Os microrrobôs são fabricados utilizando técnicas de microeletrônica. Eles podem ser programados individualmente ou em grupo.
[Imagem: Maya Lassiter/University of Pennsylvania]

É só o começo

Para demonstração do conceito, a equipe criou um enxame robótico com cada unidade equipada com sensores que detectam a temperatura com precisão de um 0,3 ºC. Os robôs então se movem em direção a áreas de temperatura mais elevada, reportando a temperatura.

Isso pode servir como um indicador da atividade celular, permitindo monitorar a saúde de células individuais.

Devido às restrições de energia, não há conexões sem fio: Os robôs reportam suas leituras de temperatura através de movimentos ondulatórios, semelhantes à “dança do rebolado” usada pelas abelhas para se comunicar.
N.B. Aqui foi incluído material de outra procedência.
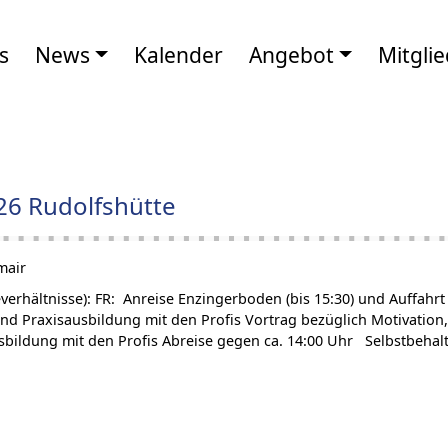
s
News
Kalender
Angebot
Mitglie
6 Rudolfshütte
mair
erhältnisse): FR: Anreise Enzingerboden (bis 15:30) und Auffahr
d Praxisausbildung mit den Profis Vortrag bezüglich Motivation
ildung mit den Profis Abreise gegen ca. 14:00 Uhr Selbstbehalt j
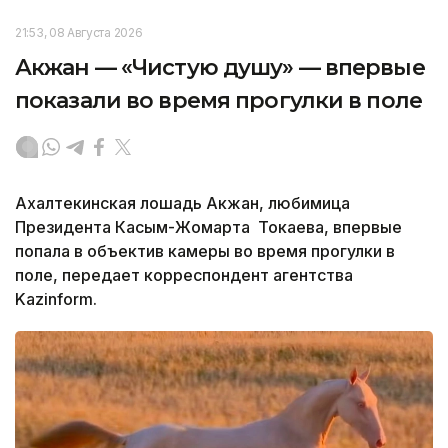
21:53, 08 Августа 2026
Акжан — «Чистую душу» — впервые
показали во время прогулки в поле
Ахалтекинская лошадь Акжан, любимица
Президента Касым-Жомарта Токаева, впервые
попала в объектив камеры во время прогулки в
поле, передает корреспондент агентства
Kazinform.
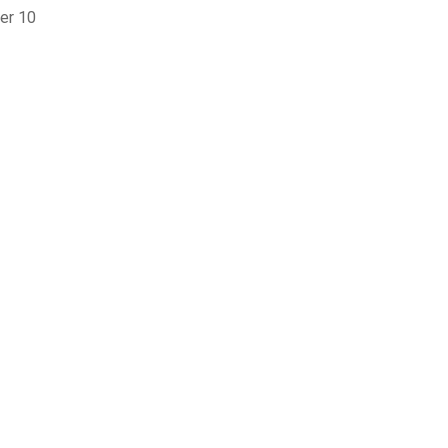
er 10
Versões futuras dos robôs poderão armazenar programas mais complexos, mover-se mais rapidamente, integrar novos sensores ou operar em ambientes mais desafiadores, prometem os pesquisadores.

“Este é apenas o primeiro capítulo,” disse Miskin. “Nós demonstramos que é possível inserir um cérebro, um sensor e um motor em algo quase invisível a olho nu, e que ele sobreviva e funcione por meses. Uma vez estabelecida essa base, é possível adicionar todos os tipos de inteligência e funcionalidade. Isso abre as portas para um futuro completamente novo da robótica em microescala.”